In September, a TikTok video illustrated one content creator’s claims that iBuyers, the term for companies buying and selling homes, were manipulating the market by using big data to buy homes and overpaying for certain homes to establish new “comps” — comparable pricing standards appraisers use to determine the value of a home. The claim was that iBuyers would buy 30 homes at a price and then overpay for one, pushing up the value of the homes they purchased at the lower price.
The video, as well as the ire of Twitter, drew enough attention that RedFin and Zillow came out to defend themselves.
“Intentionally overpaying for homes would be a terrible business model,” a RedFin spokesperson said in an article by Marketwatch.
Kreamer denied the claim about using consumer data to pinpoint markets of interest, saying they don’t solicit offers, but rather, homebuyers come to them. He also said that comps have to be within two miles and that in most cases, outliers are eliminated, not to mention that market share is limited to 1% among the top four iBuying companies.
In line with the market
Kreamer cited a study claiming that the price Zillow offered for a home came in .09% lower on average than the price the homebuyer accepted.
Zillow’s entry into the market doesn’t stop with home buying. The company recently purchased ShowingTime, an app that allows Realtors to virtually show homes to prospective buyers.

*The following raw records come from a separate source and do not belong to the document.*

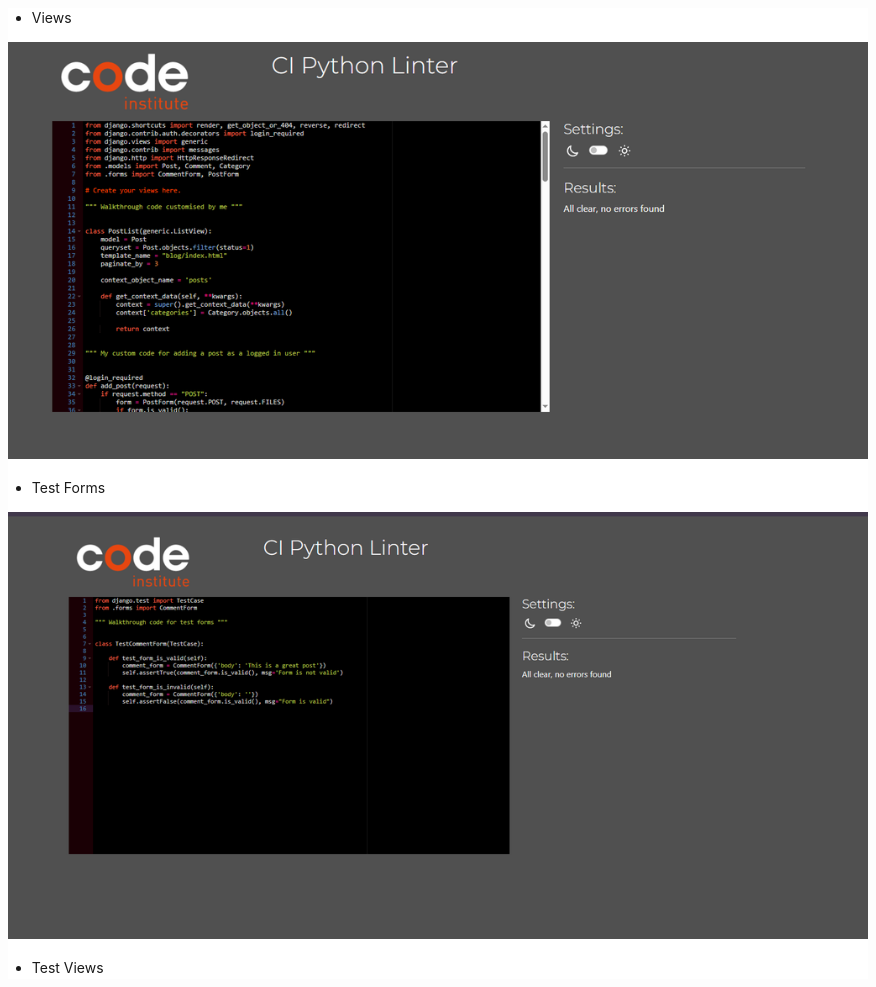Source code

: - Views

![Blog Views](documentation/pythontest/blogviewvalidation.png)

- Test Forms

![Blog TestForms](documentation/pythontest/blogtestformsvalidation.png)

- Test Views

The Zillow website said their acquisition of ShowingTime “represents the next step forward in our shared commitment to integrate an improved showing process to benefit our customers, clients and the real estate industry as a whole.”
Scordino said he was a bit leery of the move and what could mean for the spirit of cooperation that agents strive for.
“You always have to worry about the intent of a competitor who has large amounts of cash to buy up suppliers,” he said.